5th International Conference on Spoken Language Processing

Sydney, Australia
November 30 - December 4, 1998

Discriminative Weighting of Multi-Resolution Sub-Band Cepstral Features for Speech Recognition

Philip McMahon, Paul McCourt, Saeed Vaseghi

The Queen's University of Belfast, Ireland

This paper explores possible strategies for the recombination of independent multi-resolution sub-band based recognisers. The multi-resolution approach is based on the premise that additional cues for phonetic discrimination may exist in the spectral correlates of a particular sub-band, but not in another. Weights are derived via discriminative training using the 'Minimum Classification Error' (MCE) criterion on log-likelihood scores.

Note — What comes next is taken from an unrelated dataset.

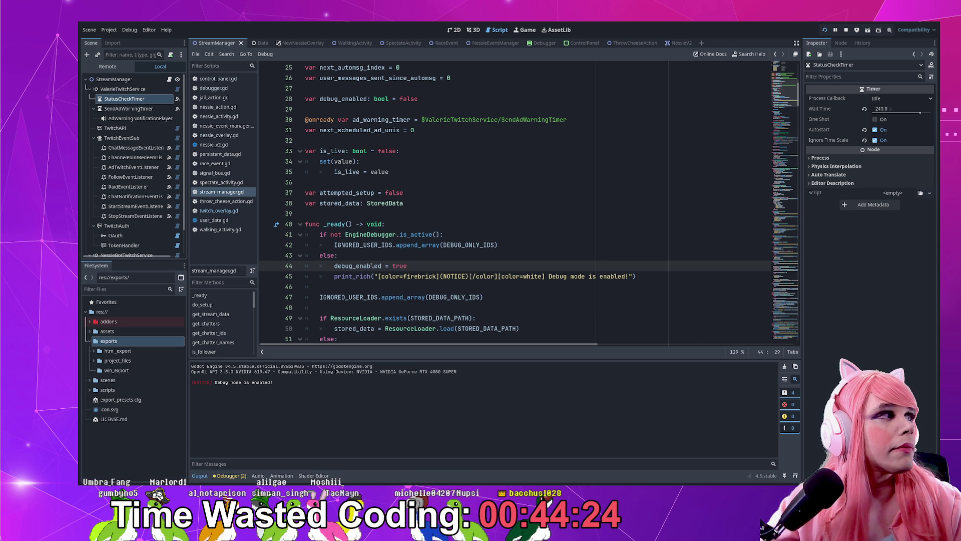
- Verify the 'Debug mode is enabled!' NOTICE line in the Output log
left_click(420, 219)
triple_click(239, 382)
left_click(532, 257)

Using this criterion the weights for correct and competing classes are adjusted in opposite directions, thus conveying the sense of enforcing separation of confusable classes. Discriminative re-combination is shown to provide significant increases for both phone classification and continuous recognition tasks on the TIMIT database. Weighted recombination of independent multi-resolution sub-band models is also shown to provide robustness improvements in broadband noise.

Full Paper

Bibliographic reference.  McMahon, Philip / McCourt, Paul / Vaseghi, Saeed (1998): "Discriminative weighting of multi-resolution sub-band cepstral features for speech recognition", In ICSLP-1998, paper 0315.